__TASK BRIEF__
Copy out, word for word, the lines of the entries that run from the first line through the line that contains "locality: The Gulf", including both of those lines.

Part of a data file
────────────────────────────────────────

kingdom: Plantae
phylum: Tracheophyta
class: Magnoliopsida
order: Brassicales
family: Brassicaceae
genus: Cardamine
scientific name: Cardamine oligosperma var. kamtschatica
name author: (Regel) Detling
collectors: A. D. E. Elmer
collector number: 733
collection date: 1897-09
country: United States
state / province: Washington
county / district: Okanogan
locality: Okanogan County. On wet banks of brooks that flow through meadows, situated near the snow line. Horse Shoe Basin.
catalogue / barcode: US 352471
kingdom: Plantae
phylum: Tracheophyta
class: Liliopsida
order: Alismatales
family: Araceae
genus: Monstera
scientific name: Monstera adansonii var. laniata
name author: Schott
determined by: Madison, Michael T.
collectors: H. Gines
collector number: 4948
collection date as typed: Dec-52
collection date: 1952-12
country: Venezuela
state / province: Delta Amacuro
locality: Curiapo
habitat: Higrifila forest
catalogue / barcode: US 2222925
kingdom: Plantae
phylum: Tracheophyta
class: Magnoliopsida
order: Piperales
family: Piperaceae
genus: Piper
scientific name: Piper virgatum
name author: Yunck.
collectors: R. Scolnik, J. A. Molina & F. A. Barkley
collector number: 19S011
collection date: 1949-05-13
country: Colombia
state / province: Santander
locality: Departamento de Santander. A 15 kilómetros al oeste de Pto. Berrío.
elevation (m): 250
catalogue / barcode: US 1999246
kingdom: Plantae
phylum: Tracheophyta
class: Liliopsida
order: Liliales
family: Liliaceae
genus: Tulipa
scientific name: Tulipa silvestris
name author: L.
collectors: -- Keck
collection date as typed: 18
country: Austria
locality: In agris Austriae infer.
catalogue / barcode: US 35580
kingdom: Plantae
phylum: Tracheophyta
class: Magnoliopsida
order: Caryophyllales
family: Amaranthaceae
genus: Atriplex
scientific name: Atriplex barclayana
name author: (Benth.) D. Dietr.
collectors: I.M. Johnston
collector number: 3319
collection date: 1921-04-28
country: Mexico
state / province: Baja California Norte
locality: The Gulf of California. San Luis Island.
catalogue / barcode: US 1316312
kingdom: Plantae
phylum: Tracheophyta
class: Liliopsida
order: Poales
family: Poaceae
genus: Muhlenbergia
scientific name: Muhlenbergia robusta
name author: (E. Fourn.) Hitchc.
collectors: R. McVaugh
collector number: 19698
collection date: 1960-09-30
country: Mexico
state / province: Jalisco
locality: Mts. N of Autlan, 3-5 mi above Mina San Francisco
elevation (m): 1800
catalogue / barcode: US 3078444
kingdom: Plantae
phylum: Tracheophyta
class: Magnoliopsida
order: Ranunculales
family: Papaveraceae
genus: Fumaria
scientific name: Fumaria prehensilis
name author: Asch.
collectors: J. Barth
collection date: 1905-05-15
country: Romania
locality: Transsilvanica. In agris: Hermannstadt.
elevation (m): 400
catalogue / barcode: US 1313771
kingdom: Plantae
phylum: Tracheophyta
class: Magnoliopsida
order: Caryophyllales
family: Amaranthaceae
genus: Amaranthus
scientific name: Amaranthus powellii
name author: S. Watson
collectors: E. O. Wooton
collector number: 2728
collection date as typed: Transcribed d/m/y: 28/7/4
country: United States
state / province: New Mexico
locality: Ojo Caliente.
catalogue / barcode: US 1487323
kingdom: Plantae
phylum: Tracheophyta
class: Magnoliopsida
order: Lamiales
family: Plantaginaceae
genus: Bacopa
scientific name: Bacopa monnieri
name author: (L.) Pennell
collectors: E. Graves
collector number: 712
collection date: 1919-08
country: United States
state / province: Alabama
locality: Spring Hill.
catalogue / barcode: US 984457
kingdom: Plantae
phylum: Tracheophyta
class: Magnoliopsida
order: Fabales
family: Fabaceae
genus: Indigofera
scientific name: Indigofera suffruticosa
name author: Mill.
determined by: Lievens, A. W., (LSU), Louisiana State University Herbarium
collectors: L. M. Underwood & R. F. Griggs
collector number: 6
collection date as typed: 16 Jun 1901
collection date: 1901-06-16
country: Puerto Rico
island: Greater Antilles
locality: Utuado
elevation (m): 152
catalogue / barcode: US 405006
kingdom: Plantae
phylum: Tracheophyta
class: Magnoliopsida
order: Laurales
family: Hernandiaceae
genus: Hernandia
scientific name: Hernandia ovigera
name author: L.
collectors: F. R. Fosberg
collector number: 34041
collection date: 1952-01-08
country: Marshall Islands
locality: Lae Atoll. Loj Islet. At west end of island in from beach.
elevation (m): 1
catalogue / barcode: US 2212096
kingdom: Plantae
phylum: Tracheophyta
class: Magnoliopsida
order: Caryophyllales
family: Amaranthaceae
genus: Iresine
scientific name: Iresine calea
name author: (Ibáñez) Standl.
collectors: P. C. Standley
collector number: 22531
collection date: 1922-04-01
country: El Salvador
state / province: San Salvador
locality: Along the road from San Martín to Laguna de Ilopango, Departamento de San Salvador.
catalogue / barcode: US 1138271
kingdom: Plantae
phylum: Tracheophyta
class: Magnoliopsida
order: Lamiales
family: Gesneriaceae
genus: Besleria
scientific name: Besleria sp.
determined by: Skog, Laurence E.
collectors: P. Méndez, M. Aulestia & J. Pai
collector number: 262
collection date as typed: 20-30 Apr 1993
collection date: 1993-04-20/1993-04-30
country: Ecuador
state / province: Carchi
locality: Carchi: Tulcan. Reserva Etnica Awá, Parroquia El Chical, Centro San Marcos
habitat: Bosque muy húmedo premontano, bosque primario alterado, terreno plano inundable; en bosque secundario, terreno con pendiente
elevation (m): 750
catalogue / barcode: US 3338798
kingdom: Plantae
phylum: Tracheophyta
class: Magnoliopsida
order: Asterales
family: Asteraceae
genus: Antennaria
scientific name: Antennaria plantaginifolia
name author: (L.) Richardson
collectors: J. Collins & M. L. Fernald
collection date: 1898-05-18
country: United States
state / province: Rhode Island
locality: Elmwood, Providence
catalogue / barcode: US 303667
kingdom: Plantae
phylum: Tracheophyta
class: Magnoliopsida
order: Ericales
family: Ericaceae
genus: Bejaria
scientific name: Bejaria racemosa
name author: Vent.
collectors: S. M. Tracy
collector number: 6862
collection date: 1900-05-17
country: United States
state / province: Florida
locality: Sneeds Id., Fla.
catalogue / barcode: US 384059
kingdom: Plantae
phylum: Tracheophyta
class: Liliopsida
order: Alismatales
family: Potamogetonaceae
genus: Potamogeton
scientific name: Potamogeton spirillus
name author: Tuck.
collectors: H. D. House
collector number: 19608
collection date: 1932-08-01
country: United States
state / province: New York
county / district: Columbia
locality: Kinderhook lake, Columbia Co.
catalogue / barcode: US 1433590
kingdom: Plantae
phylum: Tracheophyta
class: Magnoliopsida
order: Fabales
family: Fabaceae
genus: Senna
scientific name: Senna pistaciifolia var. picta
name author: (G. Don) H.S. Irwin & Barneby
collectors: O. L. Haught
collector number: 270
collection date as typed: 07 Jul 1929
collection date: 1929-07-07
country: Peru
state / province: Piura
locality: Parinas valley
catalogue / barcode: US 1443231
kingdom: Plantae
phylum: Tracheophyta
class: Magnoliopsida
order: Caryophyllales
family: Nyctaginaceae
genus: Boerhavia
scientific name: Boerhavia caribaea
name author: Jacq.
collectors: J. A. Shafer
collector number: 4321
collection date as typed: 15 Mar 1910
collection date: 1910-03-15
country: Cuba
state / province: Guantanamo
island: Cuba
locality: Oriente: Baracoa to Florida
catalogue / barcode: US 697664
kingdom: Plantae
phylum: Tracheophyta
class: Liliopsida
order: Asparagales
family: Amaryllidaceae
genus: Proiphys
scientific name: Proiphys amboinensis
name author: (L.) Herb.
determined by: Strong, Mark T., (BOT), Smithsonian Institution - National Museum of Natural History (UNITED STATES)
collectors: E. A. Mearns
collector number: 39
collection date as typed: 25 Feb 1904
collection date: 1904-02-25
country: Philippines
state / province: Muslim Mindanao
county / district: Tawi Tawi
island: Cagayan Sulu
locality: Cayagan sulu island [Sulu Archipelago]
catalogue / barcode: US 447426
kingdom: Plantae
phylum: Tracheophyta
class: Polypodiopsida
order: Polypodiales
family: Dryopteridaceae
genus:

────────────────────────────────────────

__THE ANSWER__
kingdom: Plantae
phylum: Tracheophyta
class: Magnoliopsida
order: Brassicales
family: Brassicaceae
genus: Cardamine
scientific name: Cardamine oligosperma var. kamtschatica
name author: (Regel) Detling
collectors: A. D. E. Elmer
collector number: 733
collection date: 1897-09
country: United States
state / province: Washington
county / district: Okanogan
locality: Okanogan County. On wet banks of brooks that flow through meadows, situated near the snow line. Horse Shoe Basin.
catalogue / barcode: US 352471
kingdom: Plantae
phylum: Tracheophyta
class: Liliopsida
order: Alismatales
family: Araceae
genus: Monstera
scientific name: Monstera adansonii var. laniata
name author: Schott
determined by: Madison, Michael T.
collectors: H. Gines
collector number: 4948
collection date as typed: Dec-52
collection date: 1952-12
country: Venezuela
state / province: Delta Amacuro
locality: Curiapo
habitat: Higrifila forest
catalogue / barcode: US 2222925
kingdom: Plantae
phylum: Tracheophyta
class: Magnoliopsida
order: Piperales
family: Piperaceae
genus: Piper
scientific name: Piper virgatum
name author: Yunck.
collectors: R. Scolnik, J. A. Molina & F. A. Barkley
collector number: 19S011
collection date: 1949-05-13
country: Colombia
state / province: Santander
locality: Departamento de Santander. A 15 kilómetros al oeste de Pto. Berrío.
elevation (m): 250
catalogue / barcode: US 1999246
kingdom: Plantae
phylum: Tracheophyta
class: Liliopsida
order: Liliales
family: Liliaceae
genus: Tulipa
scientific name: Tulipa silvestris
name author: L.
collectors: -- Keck
collection date as typed: 18
country: Austria
locality: In agris Austriae infer.
catalogue / barcode: US 35580
kingdom: Plantae
phylum: Tracheophyta
class: Magnoliopsida
order: Caryophyllales
family: Amaranthaceae
genus: Atriplex
scientific name: Atriplex barclayana
name author: (Benth.) D. Dietr.
collectors: I.M. Johnston
collector number: 3319
collection date: 1921-04-28
country: Mexico
state / province: Baja California Norte
locality: The Gulf of California. San Luis Island.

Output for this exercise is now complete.